● **Document extract**:
Over the years I've delivered quite a few WordPress-based projects, and many many custom-coded ones (primarly with Nest, Next, TS, etc...).
Back then, the choice often felt obvious - for a smaller hit, standard e-commerce, WordPress was fast to set up, point-and-click friendly, and because it is open source, it can be extended almost endlessly. For many web projects it seemed like the most pragmatic option.
But something interesting has changed recently.
With the rise of AI-assisted coding, the dynamic has almost flipped.
Today, our fully custom code projects are often faster, simpler and more transparent to build. When the architecture is clean and purpose-built, development flows much more naturally. The code does exactly what the product needs, nothing more.
Meanwhile, WordPress projects increasingly feel heavier.
Yes, the initial setup is still quick. But over time the trade-offs become more visible. Because WordPress is a very general framework designed to fit thousands of use cases, it brings along many limitations and hidden layers. When something breaks, debugging can become surprisingly complex. Fixing a bug inside a chain of plugins and themes is rarely as straightforward as fixing your own code.
Custom code is lighter, easier to reason about, and for one specific purpose.
And with today’s AI-assisted development tools, writing and maintaining that code is no longer the slow path it once was.
Honestly, we am 100% sure our next web project will be built with custom code for sure, even if it is simple enough to be treated by WP.
What are your thoughts?
What is your AI workflow e.g. with Elementor?

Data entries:
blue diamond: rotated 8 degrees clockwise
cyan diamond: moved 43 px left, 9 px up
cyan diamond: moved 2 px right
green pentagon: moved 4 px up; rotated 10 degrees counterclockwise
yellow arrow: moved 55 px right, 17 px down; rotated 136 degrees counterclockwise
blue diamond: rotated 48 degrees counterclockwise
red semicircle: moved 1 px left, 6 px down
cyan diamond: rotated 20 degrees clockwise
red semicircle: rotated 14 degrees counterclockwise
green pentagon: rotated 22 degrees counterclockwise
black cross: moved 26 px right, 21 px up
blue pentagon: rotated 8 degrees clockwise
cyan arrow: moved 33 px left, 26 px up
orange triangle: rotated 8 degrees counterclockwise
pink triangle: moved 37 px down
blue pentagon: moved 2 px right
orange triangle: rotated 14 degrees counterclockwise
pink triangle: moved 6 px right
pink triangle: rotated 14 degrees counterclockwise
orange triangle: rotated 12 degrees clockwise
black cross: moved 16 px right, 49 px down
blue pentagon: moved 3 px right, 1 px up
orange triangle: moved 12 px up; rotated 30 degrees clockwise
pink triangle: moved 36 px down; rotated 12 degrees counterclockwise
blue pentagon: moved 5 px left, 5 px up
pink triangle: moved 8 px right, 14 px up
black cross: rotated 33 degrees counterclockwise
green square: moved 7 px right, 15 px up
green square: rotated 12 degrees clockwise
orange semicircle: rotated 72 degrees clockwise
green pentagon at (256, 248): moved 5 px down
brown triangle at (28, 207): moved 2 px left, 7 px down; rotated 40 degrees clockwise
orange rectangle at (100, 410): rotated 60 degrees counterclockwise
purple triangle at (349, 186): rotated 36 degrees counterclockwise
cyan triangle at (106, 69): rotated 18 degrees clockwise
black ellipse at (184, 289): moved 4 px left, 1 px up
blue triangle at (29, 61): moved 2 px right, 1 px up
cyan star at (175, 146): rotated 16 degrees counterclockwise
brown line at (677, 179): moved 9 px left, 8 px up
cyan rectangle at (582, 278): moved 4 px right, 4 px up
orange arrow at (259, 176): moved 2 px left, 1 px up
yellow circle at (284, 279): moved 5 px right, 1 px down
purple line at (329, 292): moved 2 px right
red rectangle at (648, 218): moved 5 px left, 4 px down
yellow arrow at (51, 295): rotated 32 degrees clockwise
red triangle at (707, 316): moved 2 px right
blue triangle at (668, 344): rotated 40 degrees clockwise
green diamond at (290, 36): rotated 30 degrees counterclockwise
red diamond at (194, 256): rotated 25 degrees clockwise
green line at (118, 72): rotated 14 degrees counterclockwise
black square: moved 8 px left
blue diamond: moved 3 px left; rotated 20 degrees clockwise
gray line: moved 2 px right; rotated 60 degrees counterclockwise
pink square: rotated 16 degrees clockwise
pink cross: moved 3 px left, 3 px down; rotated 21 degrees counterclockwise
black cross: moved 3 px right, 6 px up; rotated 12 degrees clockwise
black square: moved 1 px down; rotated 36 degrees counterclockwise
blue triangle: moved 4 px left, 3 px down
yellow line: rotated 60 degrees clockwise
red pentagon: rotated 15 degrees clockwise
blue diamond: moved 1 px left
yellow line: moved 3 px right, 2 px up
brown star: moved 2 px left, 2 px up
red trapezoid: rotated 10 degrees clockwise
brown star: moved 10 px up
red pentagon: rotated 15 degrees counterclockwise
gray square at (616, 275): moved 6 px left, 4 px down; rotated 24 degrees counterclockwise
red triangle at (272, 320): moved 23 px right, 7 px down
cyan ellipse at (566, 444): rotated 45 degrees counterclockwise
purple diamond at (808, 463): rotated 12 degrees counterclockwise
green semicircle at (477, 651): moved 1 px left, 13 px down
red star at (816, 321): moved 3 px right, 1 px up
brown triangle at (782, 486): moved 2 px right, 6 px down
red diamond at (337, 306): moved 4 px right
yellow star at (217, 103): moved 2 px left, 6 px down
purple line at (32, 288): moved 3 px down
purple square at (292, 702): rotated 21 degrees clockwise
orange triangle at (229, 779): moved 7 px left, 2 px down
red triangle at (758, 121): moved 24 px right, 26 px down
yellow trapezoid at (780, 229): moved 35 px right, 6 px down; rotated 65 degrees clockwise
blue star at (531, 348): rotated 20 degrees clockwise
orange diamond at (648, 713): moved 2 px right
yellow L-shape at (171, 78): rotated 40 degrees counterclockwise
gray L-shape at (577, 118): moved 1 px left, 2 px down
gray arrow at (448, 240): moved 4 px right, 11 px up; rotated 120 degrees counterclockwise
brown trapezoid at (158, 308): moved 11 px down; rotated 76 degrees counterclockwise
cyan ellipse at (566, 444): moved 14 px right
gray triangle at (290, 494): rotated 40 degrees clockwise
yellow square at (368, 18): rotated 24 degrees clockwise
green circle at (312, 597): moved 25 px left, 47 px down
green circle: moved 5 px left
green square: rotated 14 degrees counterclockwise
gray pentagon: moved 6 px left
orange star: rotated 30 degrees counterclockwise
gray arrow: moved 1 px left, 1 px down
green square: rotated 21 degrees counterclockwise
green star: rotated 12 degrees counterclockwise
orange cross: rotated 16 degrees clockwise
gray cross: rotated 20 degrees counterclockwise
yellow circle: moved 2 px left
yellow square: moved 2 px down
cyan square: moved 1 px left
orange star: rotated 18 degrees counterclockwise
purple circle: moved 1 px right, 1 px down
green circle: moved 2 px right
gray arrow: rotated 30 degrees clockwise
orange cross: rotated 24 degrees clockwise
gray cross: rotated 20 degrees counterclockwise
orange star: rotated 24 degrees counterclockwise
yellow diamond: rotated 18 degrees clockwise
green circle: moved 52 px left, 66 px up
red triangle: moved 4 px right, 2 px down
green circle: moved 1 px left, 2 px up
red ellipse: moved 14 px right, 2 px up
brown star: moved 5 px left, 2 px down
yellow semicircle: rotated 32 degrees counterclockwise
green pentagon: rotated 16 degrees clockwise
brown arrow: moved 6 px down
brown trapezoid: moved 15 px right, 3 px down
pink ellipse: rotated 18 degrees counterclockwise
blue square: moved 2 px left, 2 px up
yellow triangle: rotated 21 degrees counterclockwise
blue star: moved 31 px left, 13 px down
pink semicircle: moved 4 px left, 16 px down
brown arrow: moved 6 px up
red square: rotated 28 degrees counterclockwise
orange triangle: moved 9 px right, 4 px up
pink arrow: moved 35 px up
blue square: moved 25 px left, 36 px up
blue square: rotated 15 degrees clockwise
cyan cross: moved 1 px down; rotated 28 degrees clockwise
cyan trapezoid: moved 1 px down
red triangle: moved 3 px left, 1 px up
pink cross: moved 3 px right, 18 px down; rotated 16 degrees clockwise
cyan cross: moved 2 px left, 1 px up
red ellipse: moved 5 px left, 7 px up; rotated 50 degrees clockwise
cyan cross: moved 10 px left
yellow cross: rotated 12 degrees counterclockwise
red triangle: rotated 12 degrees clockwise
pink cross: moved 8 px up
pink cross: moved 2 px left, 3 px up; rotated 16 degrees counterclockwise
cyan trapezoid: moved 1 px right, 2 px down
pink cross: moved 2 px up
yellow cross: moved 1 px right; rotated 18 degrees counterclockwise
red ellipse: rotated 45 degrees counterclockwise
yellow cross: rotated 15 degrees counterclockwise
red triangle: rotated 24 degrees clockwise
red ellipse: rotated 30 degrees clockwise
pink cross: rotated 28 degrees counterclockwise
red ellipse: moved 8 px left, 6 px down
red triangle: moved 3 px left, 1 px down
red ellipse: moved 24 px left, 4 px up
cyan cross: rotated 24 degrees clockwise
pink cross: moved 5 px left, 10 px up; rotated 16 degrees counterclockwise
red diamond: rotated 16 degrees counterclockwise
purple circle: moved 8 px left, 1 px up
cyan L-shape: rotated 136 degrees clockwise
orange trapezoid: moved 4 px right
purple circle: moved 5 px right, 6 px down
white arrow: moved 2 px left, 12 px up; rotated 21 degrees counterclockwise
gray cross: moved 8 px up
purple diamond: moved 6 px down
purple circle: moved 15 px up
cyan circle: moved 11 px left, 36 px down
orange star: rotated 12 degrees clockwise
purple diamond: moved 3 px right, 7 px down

● **Task goal**:
Repeat the part of the post on WordPress and custom code that opens with the words containing "Back then, the" and closes with "needs, nothing more.", swapping "pragmatic" for "sensible". These data entries have no connection to the text.

● **Problem solution**:
Back then, the choice often felt obvious - for a smaller hit, standard e-commerce, WordPress was fast to set up, point-and-click friendly, and because it is open source, it can be extended almost endlessly. For many web projects it seemed like the most sensible option.
But something interesting has changed recently.
With the rise of AI-assisted coding, the dynamic has almost flipped.
Today, our fully custom code projects are often faster, simpler and more transparent to build. When the architecture is clean and purpose-built, development flows much more naturally. The code does exactly what the product needs, nothing more.